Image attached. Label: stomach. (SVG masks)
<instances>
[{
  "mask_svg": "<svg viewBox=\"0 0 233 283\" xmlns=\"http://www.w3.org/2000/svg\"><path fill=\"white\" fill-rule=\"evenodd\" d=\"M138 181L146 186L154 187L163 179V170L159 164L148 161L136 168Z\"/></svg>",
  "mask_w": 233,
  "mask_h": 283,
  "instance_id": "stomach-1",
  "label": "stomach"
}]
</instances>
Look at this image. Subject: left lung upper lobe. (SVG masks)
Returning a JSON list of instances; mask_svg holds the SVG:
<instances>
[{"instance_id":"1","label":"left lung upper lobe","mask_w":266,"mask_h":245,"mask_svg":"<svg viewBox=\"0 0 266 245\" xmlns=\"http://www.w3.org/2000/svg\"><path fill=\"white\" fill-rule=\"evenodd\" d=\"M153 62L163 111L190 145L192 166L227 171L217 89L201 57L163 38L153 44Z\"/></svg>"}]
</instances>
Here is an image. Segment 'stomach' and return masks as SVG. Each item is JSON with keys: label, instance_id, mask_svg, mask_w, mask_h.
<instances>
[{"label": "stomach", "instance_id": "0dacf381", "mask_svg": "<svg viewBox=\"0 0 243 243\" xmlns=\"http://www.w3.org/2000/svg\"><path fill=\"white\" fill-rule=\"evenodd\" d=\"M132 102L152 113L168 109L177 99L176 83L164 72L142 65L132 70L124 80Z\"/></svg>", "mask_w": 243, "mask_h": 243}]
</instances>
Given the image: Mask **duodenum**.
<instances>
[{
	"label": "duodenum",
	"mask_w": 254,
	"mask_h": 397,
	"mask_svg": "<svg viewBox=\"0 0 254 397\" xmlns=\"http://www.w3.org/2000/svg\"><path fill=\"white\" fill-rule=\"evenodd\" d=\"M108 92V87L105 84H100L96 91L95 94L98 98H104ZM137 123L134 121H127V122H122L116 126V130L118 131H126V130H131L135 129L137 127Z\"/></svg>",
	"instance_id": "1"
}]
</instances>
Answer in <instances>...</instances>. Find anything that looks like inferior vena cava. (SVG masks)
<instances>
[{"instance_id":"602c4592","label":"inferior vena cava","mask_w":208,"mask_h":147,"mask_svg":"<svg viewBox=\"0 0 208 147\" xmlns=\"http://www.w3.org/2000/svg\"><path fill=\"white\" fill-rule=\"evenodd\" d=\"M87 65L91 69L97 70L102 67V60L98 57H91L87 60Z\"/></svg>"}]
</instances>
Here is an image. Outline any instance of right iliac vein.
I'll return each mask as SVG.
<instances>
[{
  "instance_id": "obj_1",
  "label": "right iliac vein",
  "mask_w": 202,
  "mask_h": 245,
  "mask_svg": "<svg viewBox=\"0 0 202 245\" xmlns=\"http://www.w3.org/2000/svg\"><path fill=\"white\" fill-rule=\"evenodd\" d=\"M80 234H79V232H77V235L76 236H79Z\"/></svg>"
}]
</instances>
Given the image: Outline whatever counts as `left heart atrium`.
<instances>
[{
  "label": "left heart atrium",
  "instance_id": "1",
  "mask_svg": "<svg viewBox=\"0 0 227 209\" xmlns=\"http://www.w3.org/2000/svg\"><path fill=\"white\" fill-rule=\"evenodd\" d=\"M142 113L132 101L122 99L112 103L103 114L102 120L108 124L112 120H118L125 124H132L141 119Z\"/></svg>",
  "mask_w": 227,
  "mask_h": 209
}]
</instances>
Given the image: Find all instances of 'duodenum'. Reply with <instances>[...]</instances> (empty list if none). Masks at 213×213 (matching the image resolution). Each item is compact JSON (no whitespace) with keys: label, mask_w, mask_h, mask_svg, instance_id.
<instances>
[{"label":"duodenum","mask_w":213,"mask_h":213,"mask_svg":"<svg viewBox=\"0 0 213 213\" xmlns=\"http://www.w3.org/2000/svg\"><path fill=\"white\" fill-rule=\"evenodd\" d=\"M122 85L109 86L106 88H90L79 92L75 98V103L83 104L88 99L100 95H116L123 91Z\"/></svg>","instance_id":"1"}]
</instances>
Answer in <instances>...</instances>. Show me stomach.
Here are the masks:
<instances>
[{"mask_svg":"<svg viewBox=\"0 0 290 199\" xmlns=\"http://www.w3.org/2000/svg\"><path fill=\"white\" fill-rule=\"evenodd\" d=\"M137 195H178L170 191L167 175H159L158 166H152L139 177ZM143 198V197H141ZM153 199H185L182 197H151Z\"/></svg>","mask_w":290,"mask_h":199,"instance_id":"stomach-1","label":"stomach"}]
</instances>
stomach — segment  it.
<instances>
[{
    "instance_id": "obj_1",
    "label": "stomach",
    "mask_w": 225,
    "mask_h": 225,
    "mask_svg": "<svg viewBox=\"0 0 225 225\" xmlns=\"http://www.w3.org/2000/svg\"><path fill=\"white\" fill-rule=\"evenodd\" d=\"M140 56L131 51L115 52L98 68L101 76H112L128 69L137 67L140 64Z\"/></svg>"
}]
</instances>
________
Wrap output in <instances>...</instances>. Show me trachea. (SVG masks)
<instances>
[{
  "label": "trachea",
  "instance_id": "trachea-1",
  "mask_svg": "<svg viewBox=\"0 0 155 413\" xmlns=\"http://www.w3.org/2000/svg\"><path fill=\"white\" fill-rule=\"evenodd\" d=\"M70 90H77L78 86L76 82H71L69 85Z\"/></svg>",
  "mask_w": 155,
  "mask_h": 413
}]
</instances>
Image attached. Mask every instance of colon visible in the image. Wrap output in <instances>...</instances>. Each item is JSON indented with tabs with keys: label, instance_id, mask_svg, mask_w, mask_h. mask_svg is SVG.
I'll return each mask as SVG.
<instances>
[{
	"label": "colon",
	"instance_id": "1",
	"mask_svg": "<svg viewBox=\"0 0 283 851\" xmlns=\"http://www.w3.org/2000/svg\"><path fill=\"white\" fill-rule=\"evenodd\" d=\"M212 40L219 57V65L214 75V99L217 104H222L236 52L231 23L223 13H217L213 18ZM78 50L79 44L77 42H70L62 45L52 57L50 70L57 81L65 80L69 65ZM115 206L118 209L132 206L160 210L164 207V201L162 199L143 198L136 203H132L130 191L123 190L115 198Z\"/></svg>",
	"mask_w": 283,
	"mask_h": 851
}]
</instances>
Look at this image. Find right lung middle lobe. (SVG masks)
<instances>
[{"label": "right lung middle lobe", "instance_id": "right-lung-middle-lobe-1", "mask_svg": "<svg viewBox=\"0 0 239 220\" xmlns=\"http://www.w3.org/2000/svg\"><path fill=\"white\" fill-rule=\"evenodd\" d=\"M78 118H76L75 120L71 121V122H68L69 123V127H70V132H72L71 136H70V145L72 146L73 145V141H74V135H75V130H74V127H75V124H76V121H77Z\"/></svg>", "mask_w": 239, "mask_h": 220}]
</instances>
________
▶ **Directive**: How many lines of the listing above contain the word "atrium"? Reply with the number alone.

▶ **Answer in full**: 2